Source text>
[Start of Attachment]

Skip to content

CSV Data

We provide the relevant part *.EDM4EIC.root data converted to the CSV format

  • The CVS files are located in csv folder in the campaign directory. See DATA ACCESS
  • File names start the same as source edm4eic.root file and correspond to each other. E.g. k_lambda_5x41_5000evt_001.*
  • We also provide .csv.zip - zipped versions. Pandas can work with such files out of the box
  • Access to the CSV and .csv.zip files is the same. See DATA ACCESS page
  • CSV table names are embedded in extension before .csv , e.g. *.mcdis.csv, *.mcpart_lambda.csv
  • Column names are listed in the first line of the file (standard for CSV)

Example file names:

bash
# Original file
k_lambda_5x41_5000evt_001.edm4eic.root

# Related CSV-s
k_lambda_5x41_5000evt_001.mcdis.csv
k_lambda_5x41_5000evt_001.mcpart_lambda.csv

# Zi

All scripts that make EDM4HEP to CSV conversion are located at csv_convert dir.

Table definitions

For analyzing data, we can work with multiple CSV files that contain related information. The files are linked relationally. The first columns of a CSV table is always a primary key (e.g. event number). Or a composite key (e.g. event number + particle index). For example, all data related to e.g. k_lambda_5x41_5000evt_001.* will refer the same events.

These CSV files are essentially database tables, and understanding this relationship helps us organize and analyze data more effectively.

[End of Attachment]

Data shown>

[Start of Attachment]

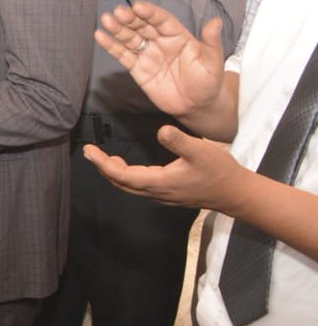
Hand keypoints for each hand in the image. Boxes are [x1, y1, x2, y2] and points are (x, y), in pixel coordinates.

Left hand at [82, 125, 246, 209]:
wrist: (237, 193)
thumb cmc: (220, 172)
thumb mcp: (200, 151)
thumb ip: (179, 141)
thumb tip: (160, 131)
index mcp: (160, 182)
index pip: (122, 175)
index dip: (103, 164)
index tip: (89, 151)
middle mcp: (157, 192)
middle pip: (121, 183)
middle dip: (103, 168)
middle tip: (90, 152)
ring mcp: (163, 195)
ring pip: (130, 186)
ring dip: (114, 172)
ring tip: (103, 157)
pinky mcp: (168, 193)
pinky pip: (140, 186)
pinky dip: (127, 176)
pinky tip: (126, 166)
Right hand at [96, 1, 224, 117]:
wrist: (197, 106)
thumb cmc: (208, 82)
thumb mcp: (213, 61)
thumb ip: (211, 42)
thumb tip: (216, 21)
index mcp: (178, 36)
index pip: (162, 20)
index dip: (150, 13)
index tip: (138, 6)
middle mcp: (160, 42)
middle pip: (142, 26)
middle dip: (130, 18)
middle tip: (118, 12)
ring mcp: (147, 54)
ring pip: (130, 38)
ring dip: (117, 29)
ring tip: (106, 20)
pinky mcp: (137, 69)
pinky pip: (123, 55)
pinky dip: (111, 46)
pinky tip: (100, 36)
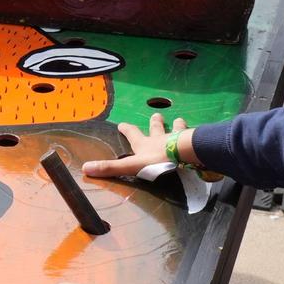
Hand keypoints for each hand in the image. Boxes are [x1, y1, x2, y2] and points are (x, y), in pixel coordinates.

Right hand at [81, 112, 195, 179]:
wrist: (183, 155)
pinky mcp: (191, 143)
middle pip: (156, 128)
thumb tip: (85, 168)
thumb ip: (110, 168)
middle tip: (157, 115)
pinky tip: (199, 133)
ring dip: (177, 125)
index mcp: (144, 145)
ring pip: (176, 129)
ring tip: (179, 120)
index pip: (132, 134)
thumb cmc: (157, 161)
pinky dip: (194, 135)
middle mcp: (159, 139)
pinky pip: (193, 137)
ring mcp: (176, 139)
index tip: (122, 124)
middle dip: (155, 122)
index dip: (126, 129)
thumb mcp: (131, 166)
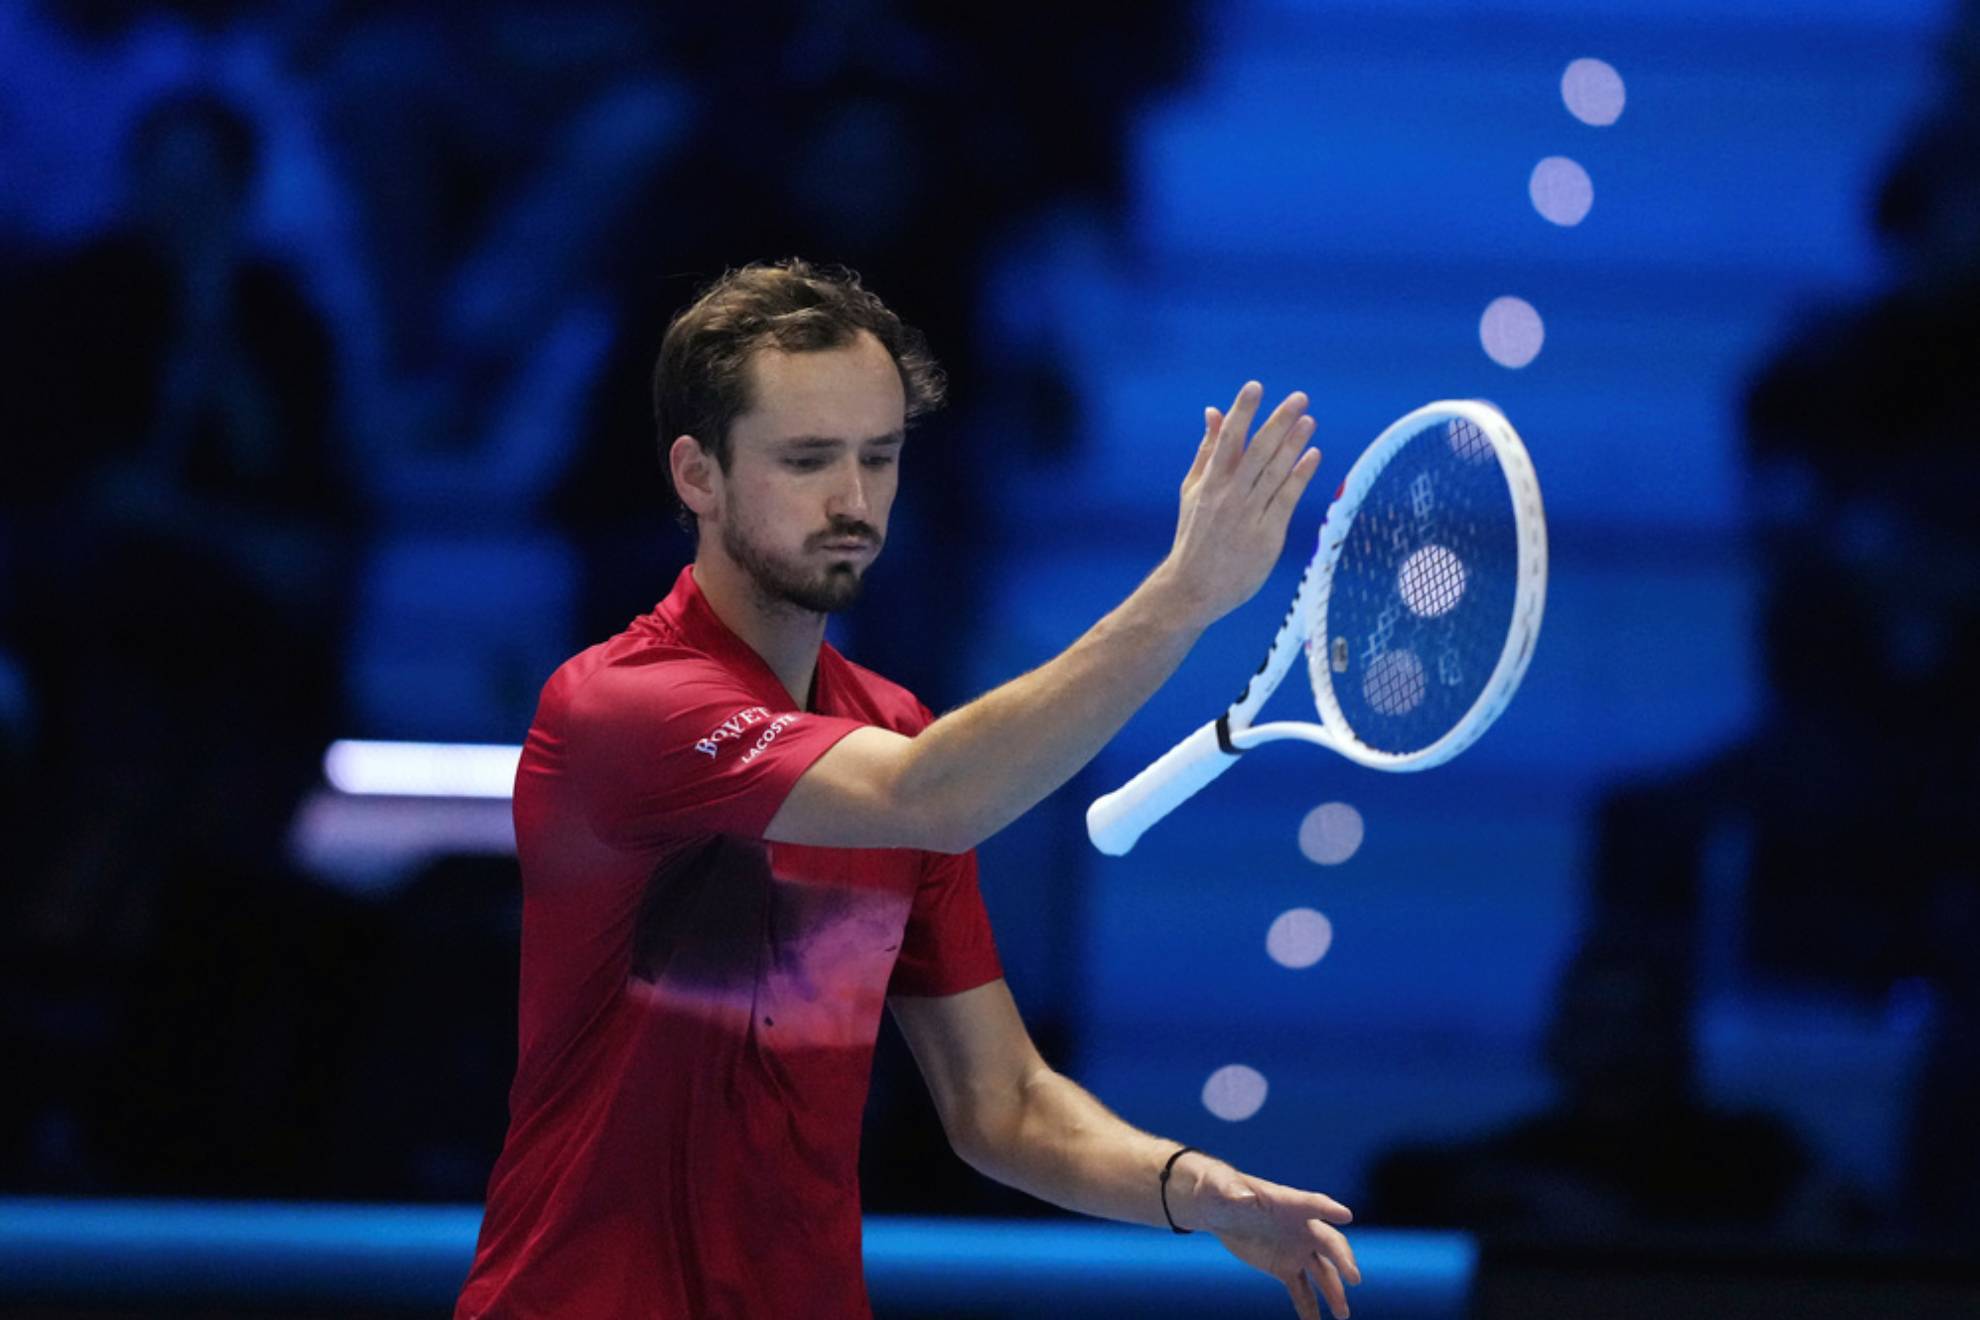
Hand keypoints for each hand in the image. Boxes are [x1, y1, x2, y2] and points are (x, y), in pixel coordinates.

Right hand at [1154, 381, 1321, 628]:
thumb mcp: (1192, 490)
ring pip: (1276, 472)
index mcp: (1209, 483)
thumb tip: (1213, 411)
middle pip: (1258, 451)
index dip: (1242, 412)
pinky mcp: (1268, 536)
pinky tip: (1313, 456)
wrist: (1193, 588)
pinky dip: (1301, 475)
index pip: (1227, 439)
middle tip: (1299, 398)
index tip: (1255, 387)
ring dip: (1295, 444)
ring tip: (1310, 421)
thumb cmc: (1193, 536)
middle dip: (1279, 421)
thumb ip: (1206, 451)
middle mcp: (1229, 496)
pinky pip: (1287, 499)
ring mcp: (1249, 516)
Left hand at [1179, 1155, 1360, 1319]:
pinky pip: (1302, 1290)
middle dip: (1343, 1258)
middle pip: (1328, 1242)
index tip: (1345, 1215)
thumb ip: (1232, 1190)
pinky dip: (1309, 1308)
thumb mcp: (1220, 1186)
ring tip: (1342, 1314)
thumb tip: (1243, 1197)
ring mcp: (1296, 1249)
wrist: (1218, 1209)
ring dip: (1334, 1291)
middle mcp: (1300, 1226)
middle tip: (1354, 1277)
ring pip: (1322, 1272)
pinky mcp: (1284, 1268)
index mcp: (1287, 1201)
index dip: (1328, 1208)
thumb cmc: (1220, 1188)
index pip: (1312, 1203)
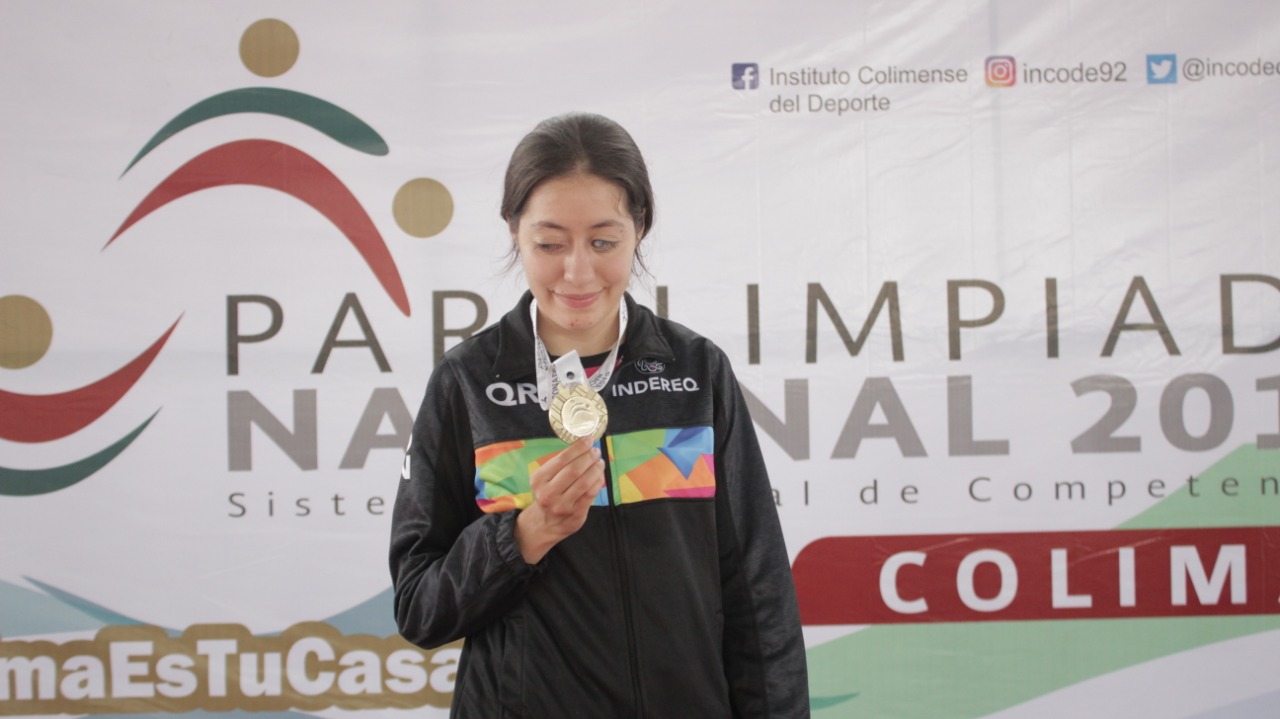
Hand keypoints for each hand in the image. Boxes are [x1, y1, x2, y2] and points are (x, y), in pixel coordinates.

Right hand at [515, 437, 604, 563]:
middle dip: (588, 457)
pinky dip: (598, 481)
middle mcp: (548, 493)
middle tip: (596, 451)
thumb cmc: (549, 494)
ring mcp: (562, 505)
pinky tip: (600, 475)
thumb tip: (584, 445)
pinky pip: (591, 493)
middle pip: (574, 470)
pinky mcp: (575, 514)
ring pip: (584, 482)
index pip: (562, 459)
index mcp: (539, 479)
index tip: (588, 439)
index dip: (578, 448)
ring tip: (600, 462)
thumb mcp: (546, 478)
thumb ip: (561, 464)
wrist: (545, 523)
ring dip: (596, 468)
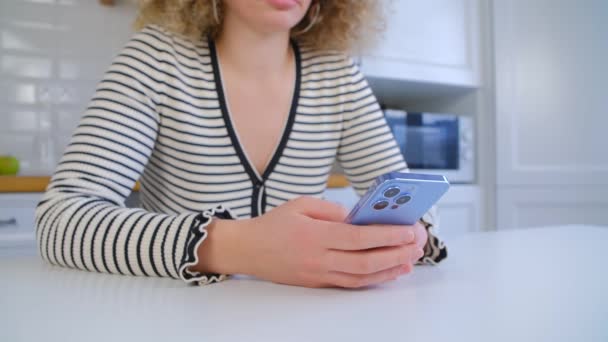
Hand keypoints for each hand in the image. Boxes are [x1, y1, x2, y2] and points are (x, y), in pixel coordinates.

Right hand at [232, 196, 424, 287]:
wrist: (247, 250)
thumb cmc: (273, 224)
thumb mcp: (301, 204)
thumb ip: (332, 210)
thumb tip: (360, 218)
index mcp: (315, 236)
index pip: (359, 238)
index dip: (387, 236)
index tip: (409, 229)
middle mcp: (318, 259)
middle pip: (366, 262)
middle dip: (397, 253)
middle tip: (418, 243)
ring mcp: (318, 275)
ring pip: (361, 277)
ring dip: (390, 269)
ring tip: (411, 259)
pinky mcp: (317, 284)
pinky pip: (350, 284)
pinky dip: (373, 279)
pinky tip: (389, 271)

[End of Attachment]

Exercise set>
A – Retype the part of the page on CSV files between "We provide the" and "(standard for CSV)", inclusive.
B – Pick up the page about converting EDM4EIC files to CSV after its last sentence and keep writing it.

Expected responses>
A –
We provide the relevant part *.EDM4EIC.root data converted to the CSV format

  • The CVS files are located in csv folder in the campaign directory. See DATA ACCESS
  • File names start the same as source edm4eic.root file and correspond to each other. E.g. k_lambda_5x41_5000evt_001.*
  • We also provide .csv.zip - zipped versions. Pandas can work with such files out of the box
  • Access to the CSV and .csv.zip files is the same. See DATA ACCESS page
  • CSV table names are embedded in extension before .csv , e.g. *.mcdis.csv, *.mcpart_lambda.csv
  • Column names are listed in the first line of the file (standard for CSV)

B –
With python and pandas it is easy to organize them joined tables like MCvsReconstructed events

mc_dis

True event level values that come from the event generator. event - evnet id in file, the rest of the names correspond to table: mc-variables

Columns:

event
alphas
mx2
nu
p_rt
pdrest
pperps
pperpz
q2
s_e,s_q
tempvar
tprime
tspectator
twopdotk
twopdotq
w
x_d
xbj
y_d
yplus

reco_dis

Reconstructed (and true MC) event kinematic parameters including the reconstructed scattered electron information, beam particles, Lambda particles, and various t-value calculations.

EICRecon provides several algorithms calculating the DIS kinematics. We save them all to CSV. E.g. jb_q2 corresponds to Q2 obtained by Jacquet-Blondel method and electron_q2 corresponds to scattered electron method.

DIS Kinematics Columns

Prefixes - EDM4EIC Collection name:

  1. da - "InclusiveKinematicsDA"
  2. esigma - "InclusiveKinematicsESigma"
  3. electron - "InclusiveKinematicsElectron"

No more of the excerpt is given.